Your task: In the records below, find the line holding "cup: none [352,405,386,466]"; copy it and every line after it to the end, omitting all images.
++++
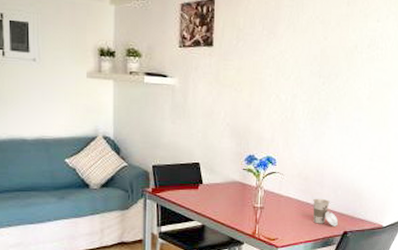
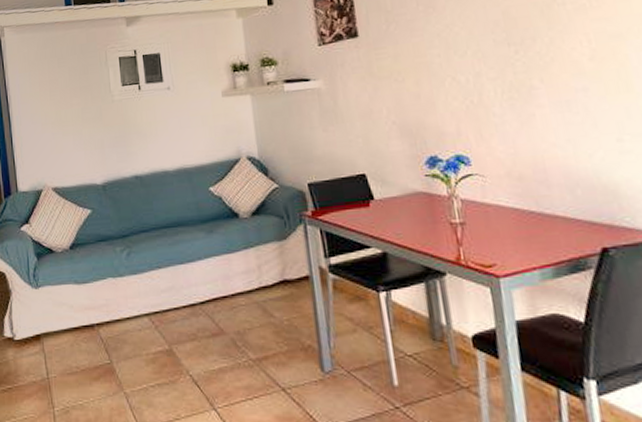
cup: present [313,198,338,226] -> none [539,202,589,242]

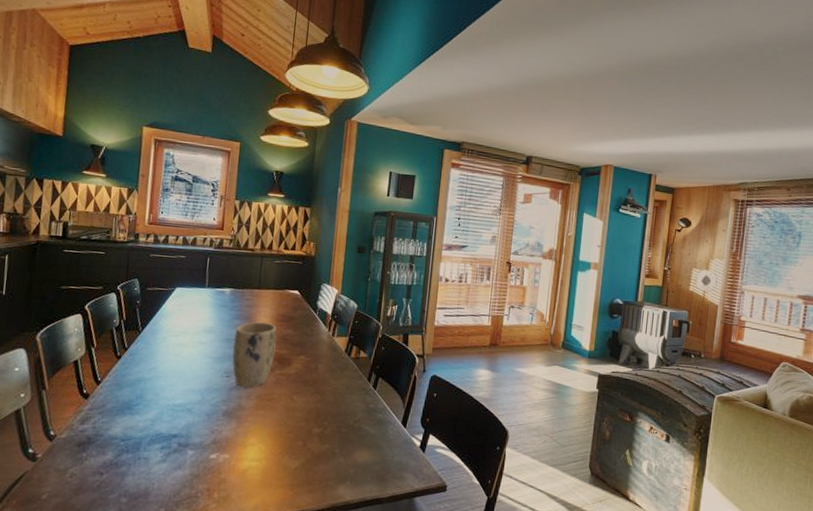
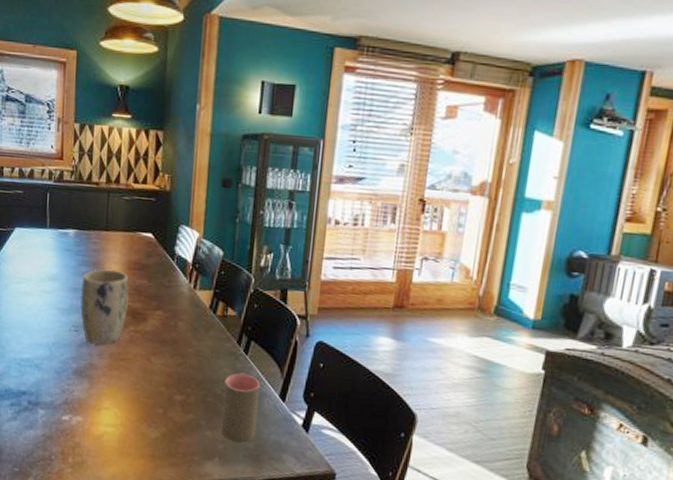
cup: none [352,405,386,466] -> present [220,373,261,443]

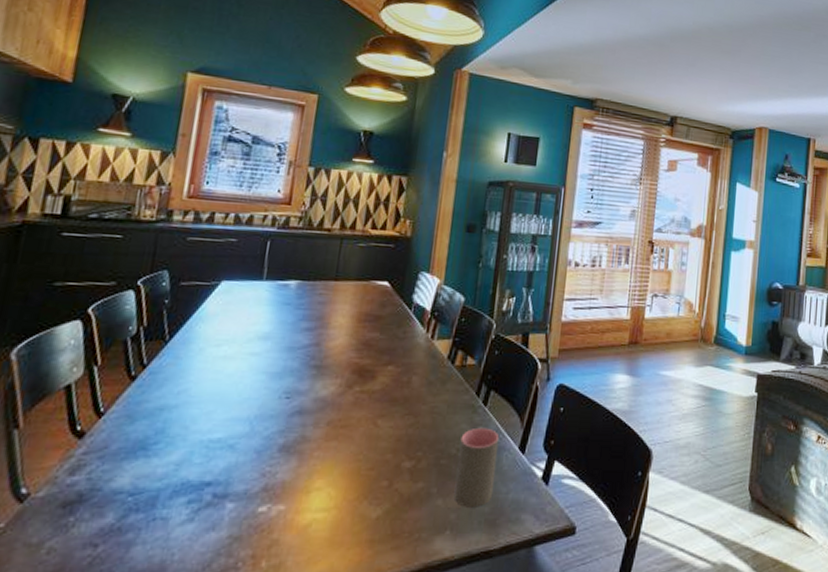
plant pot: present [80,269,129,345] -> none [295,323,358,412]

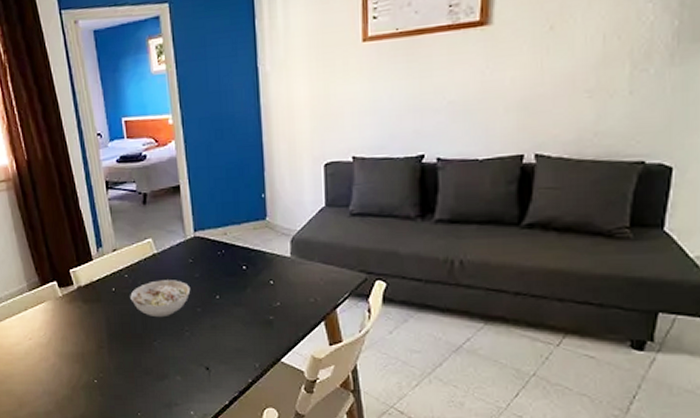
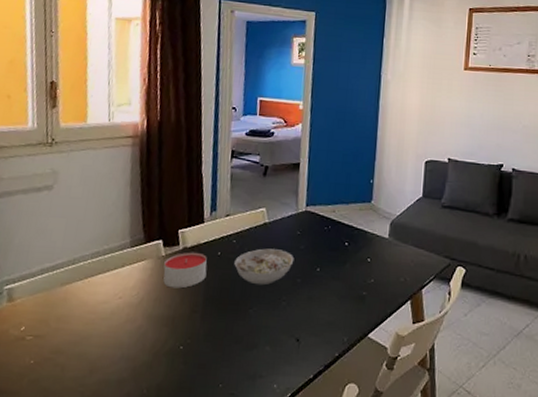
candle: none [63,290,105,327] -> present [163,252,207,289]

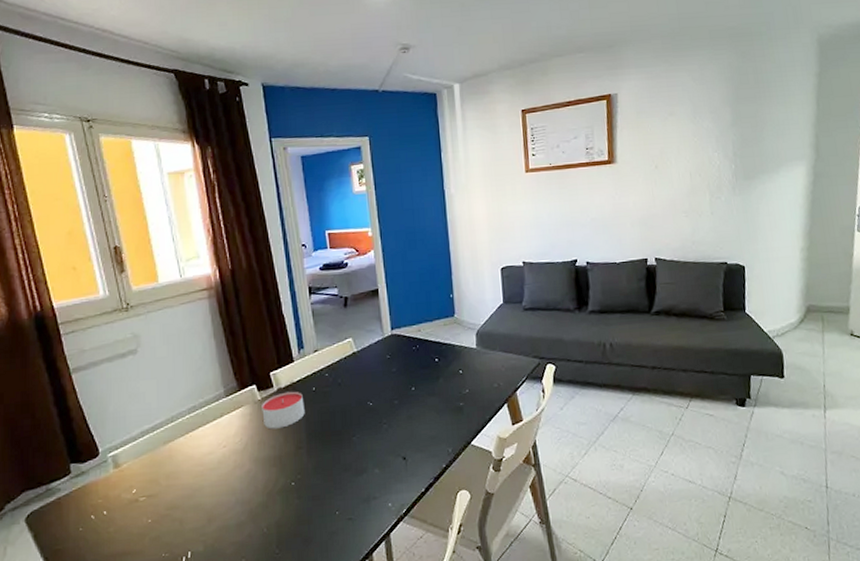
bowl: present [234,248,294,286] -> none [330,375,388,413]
++++
Response below:
cup: none [352,405,386,466] -> present [220,373,261,443]

plant pot: present [80,269,129,345] -> none [295,323,358,412]

candle: none [63,290,105,327] -> present [163,252,207,289]

bowl: present [234,248,294,286] -> none [330,375,388,413]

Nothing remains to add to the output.